** Task A **
In the helmet patent excerpt, what kind of view does FIG. 3 show?
** Task B **
Update the helmet patent excerpt starting with "FIG. 3 is a" and going on through "bottom view of an embodiment of the disclosure.", putting "underside" in place of "bottom".
** Task C **
Take the helmet patent excerpt further, picking up right after its final sentence.

** Document segment **

========

It is therefore important that the claims be regarded as including such equivalent construction insofar as they do not depart from the spirit and scope of the air-conditioned helmet. It is also to be understood that the phraseology and terminology employed herein are for purposes of description and should not be regarded as limiting.

BRIEF DESCRIPTION OF DRAWINGS

The accompanying drawings, which are included to provide a further understanding of the invention are incorporated in and constitute a part of this specification, illustrate an embodiment of the invention and together with the description serve to explain the principles of the invention. They are meant to be exemplary illustrations provided to enable persons skilled in the art to practice the disclosure and are not intended to limit the scope of the appended claims.

FIG. 1 is a perspective view of an embodiment of the disclosure.

FIG. 2 is a front view of an embodiment of the disclosure.

FIG. 3 is a rear view of an embodiment of the disclosure.

FIG. 4 is a side view of an embodiment of the disclosure.

FIG. 5 is a top view of an embodiment of the disclosure.

FIG. 6 is a bottom view of an embodiment of the disclosure.

FIG. 7 is a schematic view of an embodiment of the disclosure.

========

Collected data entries
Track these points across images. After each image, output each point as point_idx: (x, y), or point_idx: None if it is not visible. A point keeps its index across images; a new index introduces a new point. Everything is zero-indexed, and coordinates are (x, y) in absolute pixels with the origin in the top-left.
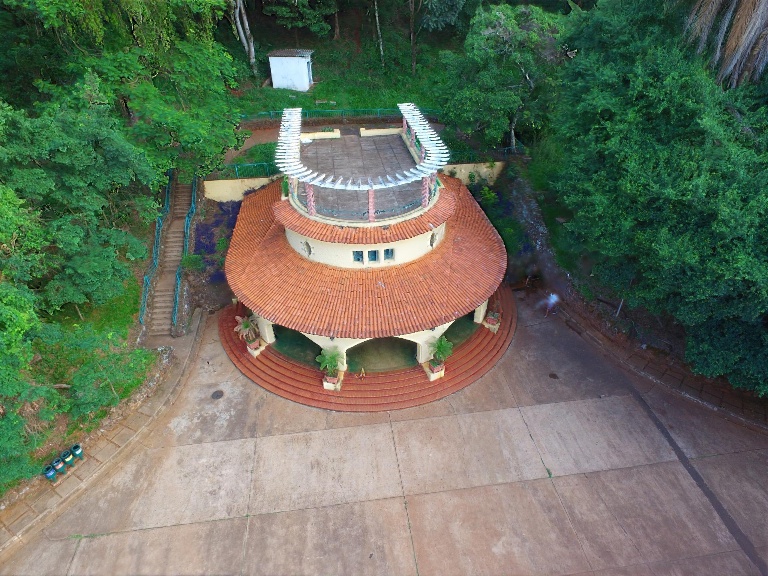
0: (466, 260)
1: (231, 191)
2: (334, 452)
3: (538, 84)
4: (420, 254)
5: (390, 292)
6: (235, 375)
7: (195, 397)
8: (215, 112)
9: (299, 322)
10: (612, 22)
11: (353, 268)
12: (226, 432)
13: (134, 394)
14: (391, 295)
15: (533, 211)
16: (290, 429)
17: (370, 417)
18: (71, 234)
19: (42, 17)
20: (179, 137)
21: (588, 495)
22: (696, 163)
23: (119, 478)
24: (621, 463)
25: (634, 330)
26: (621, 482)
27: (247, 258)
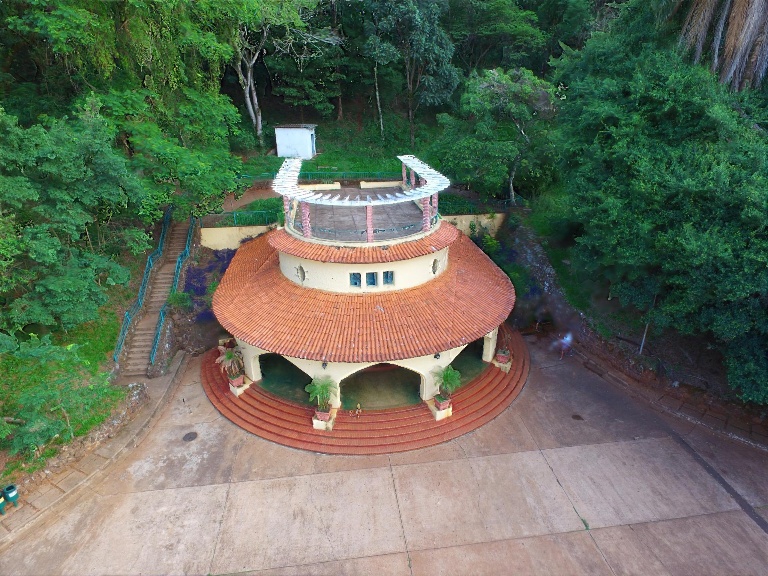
0: (471, 290)
1: (228, 239)
2: (322, 499)
3: (533, 143)
4: (422, 281)
5: (390, 316)
6: (213, 416)
7: (164, 439)
8: (217, 157)
9: (288, 346)
10: (605, 45)
11: (350, 293)
12: (195, 477)
13: (93, 432)
14: (391, 319)
15: (538, 254)
16: (271, 473)
17: (366, 460)
18: (47, 245)
19: (52, 41)
20: (177, 168)
21: (637, 551)
22: (712, 156)
23: (56, 529)
24: (672, 513)
25: (662, 367)
26: (676, 535)
27: (237, 290)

========

** Written answer A **
FIG. 3 is a rear view of an embodiment of the disclosure.

** Written answer B **
FIG. 3 is a rear view of an embodiment of the disclosure.

FIG. 4 is a side view of an embodiment of the disclosure.

FIG. 5 is a top view of an embodiment of the disclosure.

FIG. 6 is a underside view of an embodiment of the disclosure.

** Written answer C **
DETAILED DESCRIPTION OF THE EMBODIMENT

The following detailed description is merely exemplary in nature and is not intended to limit the described embodiments of the application and uses of the described embodiments. As used herein, the word “exemplary” or “illustrative” means “serving as an example, instance, or illustration.” Any implementation described herein as “exemplary” or “illustrative” is not necessarily to be construed as preferred or advantageous over other implementations. All of the implementations described below are exemplary implementations provided to enable persons skilled in the art to practice the disclosure and are not intended to limit the scope of the appended claims. Furthermore, there is no intention to be bound by any expressed or implied theory presented in the preceding technical field, background, brief summary or the following detailed description.

Detailed reference will now be made to one or more potential embodiments of the disclosure, which are illustrated in FIGS. 1 through 5.

The air-conditioned helmet 100 (hereinafter invention) is a protective structure. The invention 100 is configured for use with an individual. The invention 100 forms a protective shell around the head of the individual. The invention 100 is a temperature controlled space within the protective space formed by the invention 100. The invention 100 comprises a helmet structure 101, cooling structure 102, and a control circuit 103. The control circuit 103 and the cooling structure 102 attach to the helmet structure 101. The cooling structure 102 controls the temperature of the protective interior space formed by the helmet. The control circuit 103: a) controls the temperature of the protective space formed by the helmet structure 101; and, b) tracks and announces the GPS coordinates into the protective space formed by the helmet structure 101.

The helmet structure 101 is a protective structure. The helmet structure 101 forms a protective space that encloses the head of an individual. The helmet structure 101 is a motorcycle helmet. The motorcycle helmet is defined elsewhere in this disclosure.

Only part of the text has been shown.